*DATASET EXCERPTS:*

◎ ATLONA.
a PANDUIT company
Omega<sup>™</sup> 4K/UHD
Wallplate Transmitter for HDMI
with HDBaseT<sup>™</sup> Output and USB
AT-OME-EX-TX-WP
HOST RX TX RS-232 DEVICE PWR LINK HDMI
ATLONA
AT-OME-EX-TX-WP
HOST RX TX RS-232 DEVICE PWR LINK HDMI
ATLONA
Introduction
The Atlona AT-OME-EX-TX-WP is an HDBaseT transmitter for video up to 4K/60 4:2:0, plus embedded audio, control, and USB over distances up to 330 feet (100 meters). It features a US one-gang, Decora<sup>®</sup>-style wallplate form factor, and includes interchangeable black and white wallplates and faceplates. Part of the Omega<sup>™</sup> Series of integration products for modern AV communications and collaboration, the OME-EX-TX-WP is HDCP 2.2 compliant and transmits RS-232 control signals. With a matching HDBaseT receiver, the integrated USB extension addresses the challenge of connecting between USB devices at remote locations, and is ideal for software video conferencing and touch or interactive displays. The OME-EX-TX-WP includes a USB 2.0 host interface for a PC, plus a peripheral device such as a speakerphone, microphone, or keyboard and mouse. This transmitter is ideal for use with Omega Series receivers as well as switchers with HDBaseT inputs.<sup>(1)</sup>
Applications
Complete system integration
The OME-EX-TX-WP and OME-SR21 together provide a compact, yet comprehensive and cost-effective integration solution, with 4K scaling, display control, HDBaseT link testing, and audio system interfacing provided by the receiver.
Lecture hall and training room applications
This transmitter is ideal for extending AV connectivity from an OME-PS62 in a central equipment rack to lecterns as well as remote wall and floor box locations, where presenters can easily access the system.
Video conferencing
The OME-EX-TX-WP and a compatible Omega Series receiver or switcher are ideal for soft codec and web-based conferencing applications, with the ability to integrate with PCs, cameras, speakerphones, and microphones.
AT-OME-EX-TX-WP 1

*WORK TASK:*
Please transcribe exactly the line containing "This transmitter is ideal for extending" and every line after it through the end of the records, and nothing else.

*SOLUTION FOR THIS TASK:*
This transmitter is ideal for extending AV connectivity from an OME-PS62 in a central equipment rack to lecterns as well as remote wall and floor box locations, where presenters can easily access the system.
Video conferencing
The OME-EX-TX-WP and a compatible Omega Series receiver or switcher are ideal for soft codec and web-based conferencing applications, with the ability to integrate with PCs, cameras, speakerphones, and microphones.
AT-OME-EX-TX-WP 1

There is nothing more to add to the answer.